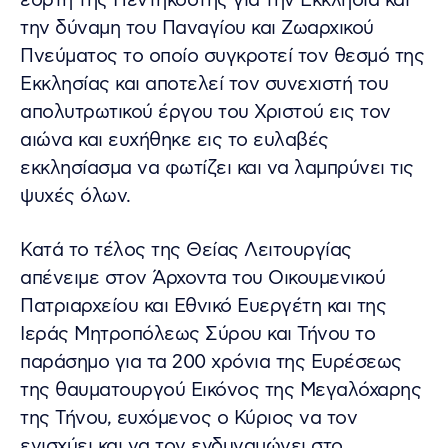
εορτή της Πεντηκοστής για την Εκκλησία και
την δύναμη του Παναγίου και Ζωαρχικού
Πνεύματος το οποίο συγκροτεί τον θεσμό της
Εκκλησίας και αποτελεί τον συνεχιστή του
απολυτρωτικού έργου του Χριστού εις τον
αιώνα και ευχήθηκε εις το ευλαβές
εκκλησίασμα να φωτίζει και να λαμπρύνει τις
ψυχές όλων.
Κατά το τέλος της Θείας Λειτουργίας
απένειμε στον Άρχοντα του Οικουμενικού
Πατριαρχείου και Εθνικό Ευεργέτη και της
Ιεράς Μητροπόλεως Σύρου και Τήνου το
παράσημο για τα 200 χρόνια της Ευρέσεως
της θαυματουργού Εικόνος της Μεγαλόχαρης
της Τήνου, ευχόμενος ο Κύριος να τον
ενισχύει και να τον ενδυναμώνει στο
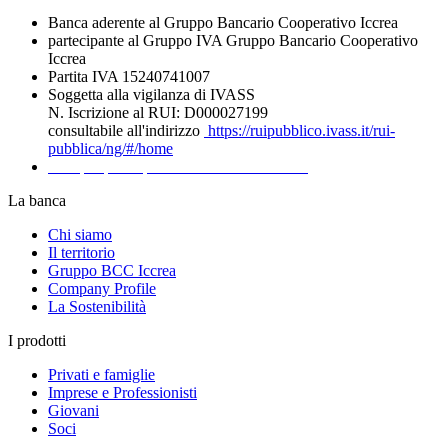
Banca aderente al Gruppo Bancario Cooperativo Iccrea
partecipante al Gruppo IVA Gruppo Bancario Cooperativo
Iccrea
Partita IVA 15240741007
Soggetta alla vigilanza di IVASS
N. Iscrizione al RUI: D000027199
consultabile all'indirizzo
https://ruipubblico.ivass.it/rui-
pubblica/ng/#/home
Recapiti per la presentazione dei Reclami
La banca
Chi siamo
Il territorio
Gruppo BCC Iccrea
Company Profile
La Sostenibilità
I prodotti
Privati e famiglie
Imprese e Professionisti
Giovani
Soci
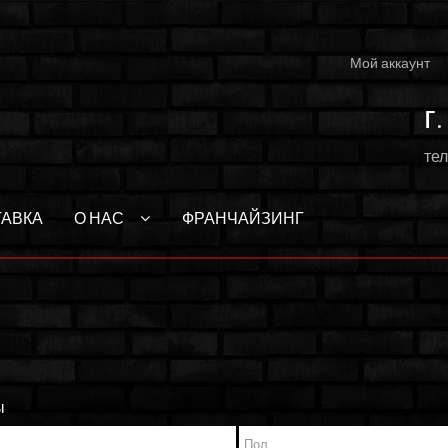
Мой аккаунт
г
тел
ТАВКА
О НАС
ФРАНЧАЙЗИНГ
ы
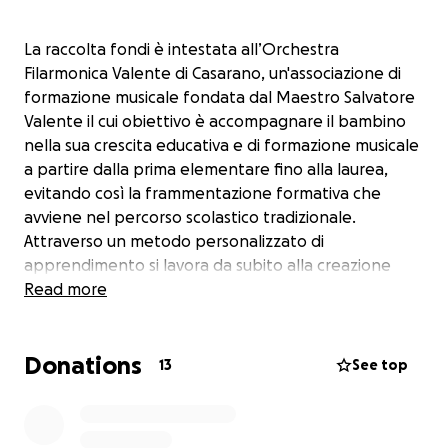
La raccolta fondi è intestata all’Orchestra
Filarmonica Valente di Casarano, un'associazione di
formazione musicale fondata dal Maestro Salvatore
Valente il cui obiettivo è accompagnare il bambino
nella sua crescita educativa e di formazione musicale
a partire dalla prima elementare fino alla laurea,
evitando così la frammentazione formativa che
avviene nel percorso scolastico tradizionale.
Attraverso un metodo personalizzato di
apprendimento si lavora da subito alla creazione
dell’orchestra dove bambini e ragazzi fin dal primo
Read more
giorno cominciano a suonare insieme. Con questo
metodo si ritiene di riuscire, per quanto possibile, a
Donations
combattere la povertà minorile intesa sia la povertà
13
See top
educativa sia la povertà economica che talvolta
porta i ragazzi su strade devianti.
#####
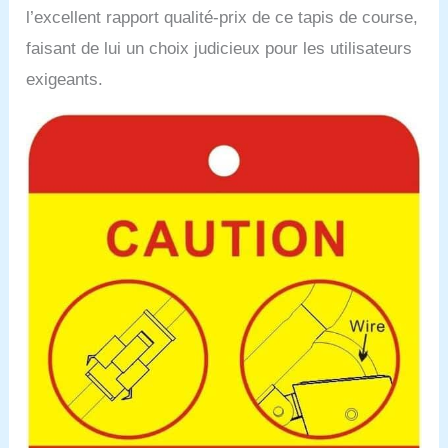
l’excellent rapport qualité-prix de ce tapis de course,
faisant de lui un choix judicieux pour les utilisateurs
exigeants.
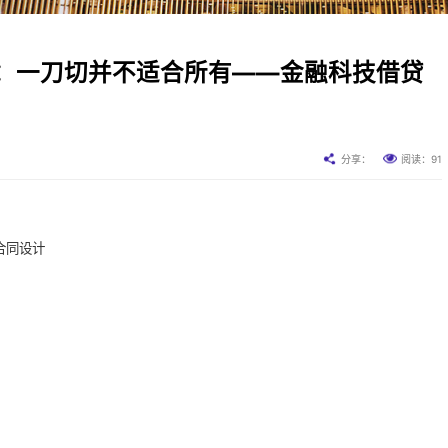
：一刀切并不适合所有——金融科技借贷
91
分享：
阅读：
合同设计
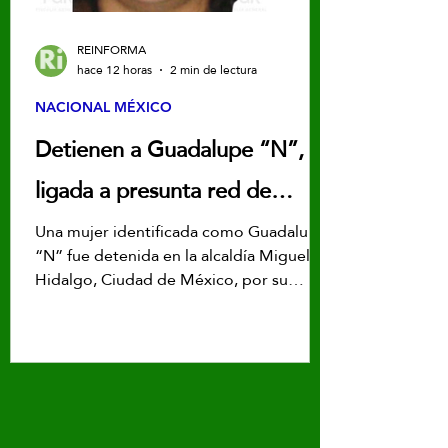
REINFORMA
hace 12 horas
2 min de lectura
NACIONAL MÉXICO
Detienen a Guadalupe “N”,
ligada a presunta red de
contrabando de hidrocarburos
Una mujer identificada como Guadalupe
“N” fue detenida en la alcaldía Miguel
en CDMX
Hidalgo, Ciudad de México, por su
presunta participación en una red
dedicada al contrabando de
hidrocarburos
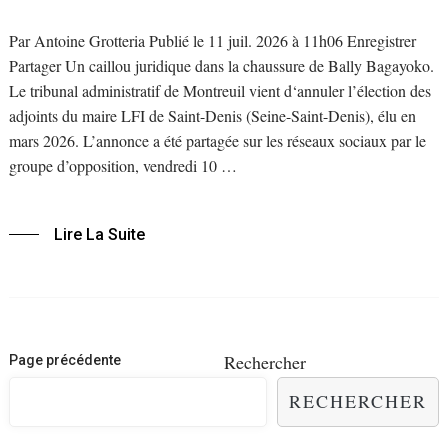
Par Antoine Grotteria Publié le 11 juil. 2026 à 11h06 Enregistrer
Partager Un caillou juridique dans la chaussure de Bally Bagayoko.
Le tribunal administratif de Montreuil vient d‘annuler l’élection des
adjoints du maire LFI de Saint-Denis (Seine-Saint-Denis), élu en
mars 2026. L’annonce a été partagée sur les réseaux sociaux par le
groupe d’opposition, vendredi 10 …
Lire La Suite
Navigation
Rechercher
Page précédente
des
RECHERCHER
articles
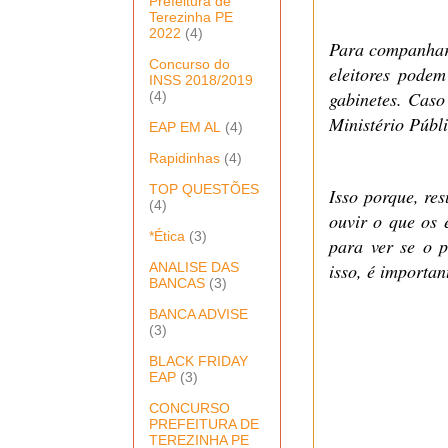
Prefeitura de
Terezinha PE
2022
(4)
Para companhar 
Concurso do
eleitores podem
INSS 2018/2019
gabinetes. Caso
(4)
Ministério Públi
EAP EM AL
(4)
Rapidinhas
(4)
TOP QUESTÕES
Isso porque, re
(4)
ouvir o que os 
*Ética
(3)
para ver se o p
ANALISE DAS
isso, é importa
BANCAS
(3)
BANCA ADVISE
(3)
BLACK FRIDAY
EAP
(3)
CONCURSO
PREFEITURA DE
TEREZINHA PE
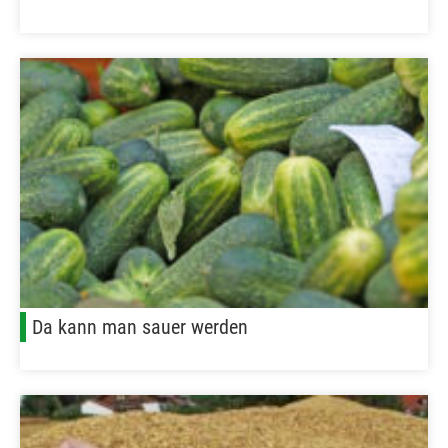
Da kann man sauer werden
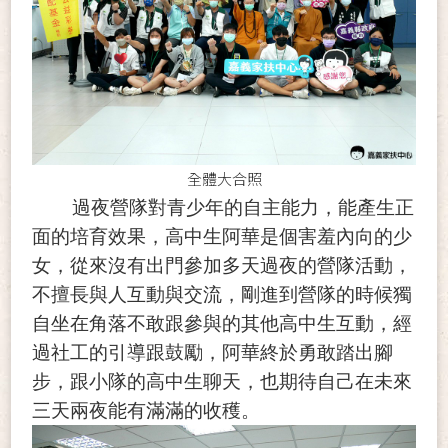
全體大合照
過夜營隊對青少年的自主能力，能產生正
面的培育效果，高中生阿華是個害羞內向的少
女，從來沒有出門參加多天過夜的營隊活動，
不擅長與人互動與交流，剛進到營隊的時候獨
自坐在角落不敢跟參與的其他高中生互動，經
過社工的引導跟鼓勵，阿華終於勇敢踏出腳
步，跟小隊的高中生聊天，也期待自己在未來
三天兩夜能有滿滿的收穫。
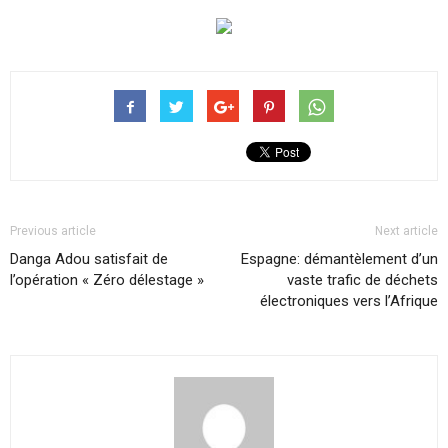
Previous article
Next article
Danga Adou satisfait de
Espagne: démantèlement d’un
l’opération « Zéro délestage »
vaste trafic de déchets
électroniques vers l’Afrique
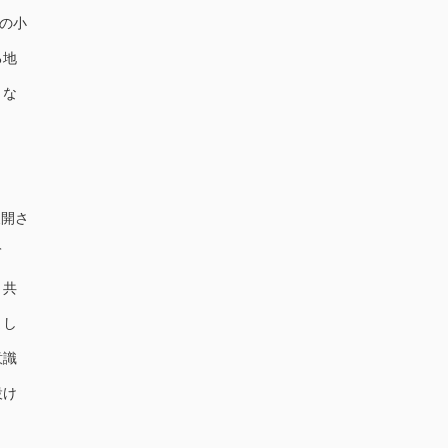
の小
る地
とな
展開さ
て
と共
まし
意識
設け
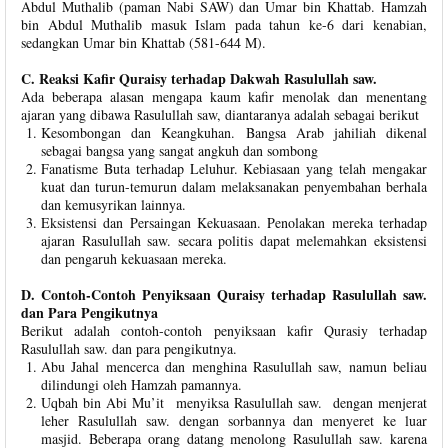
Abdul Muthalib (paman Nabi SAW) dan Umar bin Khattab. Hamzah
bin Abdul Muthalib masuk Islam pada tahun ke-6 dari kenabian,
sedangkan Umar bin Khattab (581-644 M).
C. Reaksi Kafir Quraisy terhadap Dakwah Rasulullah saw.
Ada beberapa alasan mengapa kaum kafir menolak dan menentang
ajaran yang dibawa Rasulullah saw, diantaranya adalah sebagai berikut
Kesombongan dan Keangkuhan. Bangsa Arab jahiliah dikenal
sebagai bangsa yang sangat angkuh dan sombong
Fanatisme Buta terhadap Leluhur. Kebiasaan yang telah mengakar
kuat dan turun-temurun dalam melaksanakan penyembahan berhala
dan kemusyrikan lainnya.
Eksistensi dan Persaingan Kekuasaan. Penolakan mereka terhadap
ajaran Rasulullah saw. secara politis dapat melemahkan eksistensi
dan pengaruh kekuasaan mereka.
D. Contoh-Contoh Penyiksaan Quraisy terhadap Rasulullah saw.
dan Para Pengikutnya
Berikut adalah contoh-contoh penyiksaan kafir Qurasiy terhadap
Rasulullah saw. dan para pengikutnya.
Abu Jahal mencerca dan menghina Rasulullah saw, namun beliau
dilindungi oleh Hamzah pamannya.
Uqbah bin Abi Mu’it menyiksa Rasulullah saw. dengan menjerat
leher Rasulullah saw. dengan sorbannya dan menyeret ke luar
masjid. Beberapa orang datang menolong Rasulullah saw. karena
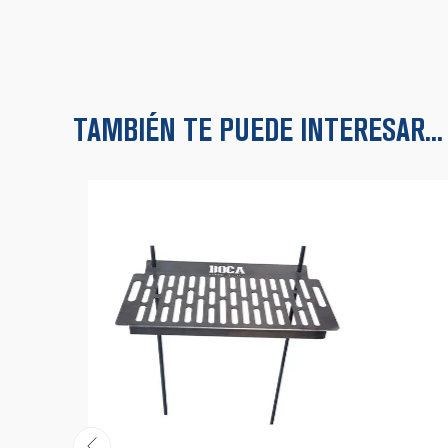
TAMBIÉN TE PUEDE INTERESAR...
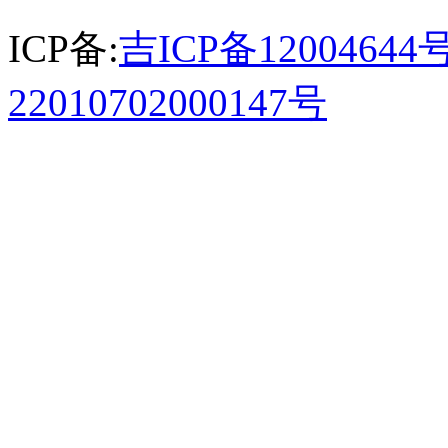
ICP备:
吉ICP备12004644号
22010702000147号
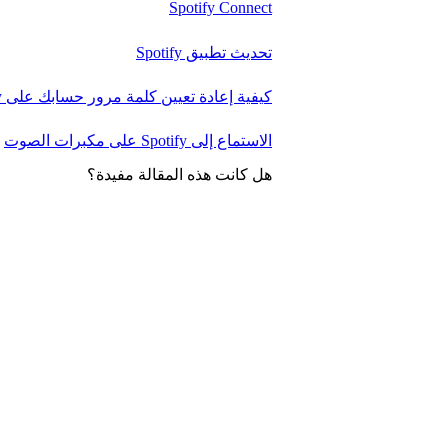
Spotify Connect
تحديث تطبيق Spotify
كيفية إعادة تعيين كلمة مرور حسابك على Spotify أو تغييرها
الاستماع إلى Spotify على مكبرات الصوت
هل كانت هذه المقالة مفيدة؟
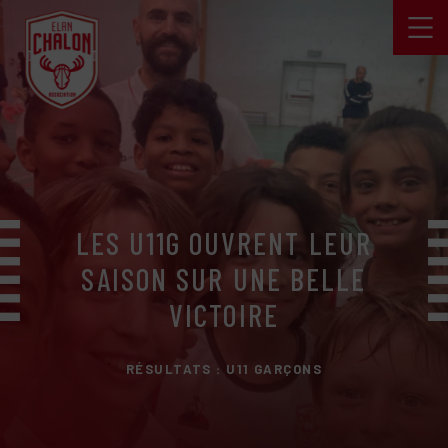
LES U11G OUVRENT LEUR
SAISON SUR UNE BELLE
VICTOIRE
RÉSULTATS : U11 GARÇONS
#####
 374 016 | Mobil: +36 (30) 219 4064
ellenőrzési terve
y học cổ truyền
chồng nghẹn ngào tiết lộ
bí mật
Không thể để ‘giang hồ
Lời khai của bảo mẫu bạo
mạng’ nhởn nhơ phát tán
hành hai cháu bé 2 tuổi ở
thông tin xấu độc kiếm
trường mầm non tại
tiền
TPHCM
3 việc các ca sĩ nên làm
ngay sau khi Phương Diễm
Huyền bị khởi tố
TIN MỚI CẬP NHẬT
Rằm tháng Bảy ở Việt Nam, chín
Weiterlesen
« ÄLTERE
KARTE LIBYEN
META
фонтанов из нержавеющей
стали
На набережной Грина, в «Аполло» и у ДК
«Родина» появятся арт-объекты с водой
#####
- _EXERCISE_:
In the data above, start at the line that has "εορτή της Πεντηκοστής για την Εκκλησία και", stop after the line that has "της Τήνου, ευχόμενος ο Κύριος να τον", and print every line in between exactly as it stands.

- _TASK OUTPUT_:
εορτή της Πεντηκοστής για την Εκκλησία και
την δύναμη του Παναγίου και Ζωαρχικού
Πνεύματος το οποίο συγκροτεί τον θεσμό της
Εκκλησίας και αποτελεί τον συνεχιστή του
απολυτρωτικού έργου του Χριστού εις τον
αιώνα και ευχήθηκε εις το ευλαβές
εκκλησίασμα να φωτίζει και να λαμπρύνει τις
ψυχές όλων.
Κατά το τέλος της Θείας Λειτουργίας
απένειμε στον Άρχοντα του Οικουμενικού
Πατριαρχείου και Εθνικό Ευεργέτη και της
Ιεράς Μητροπόλεως Σύρου και Τήνου το
παράσημο για τα 200 χρόνια της Ευρέσεως
της θαυματουργού Εικόνος της Μεγαλόχαρης
της Τήνου, ευχόμενος ο Κύριος να τον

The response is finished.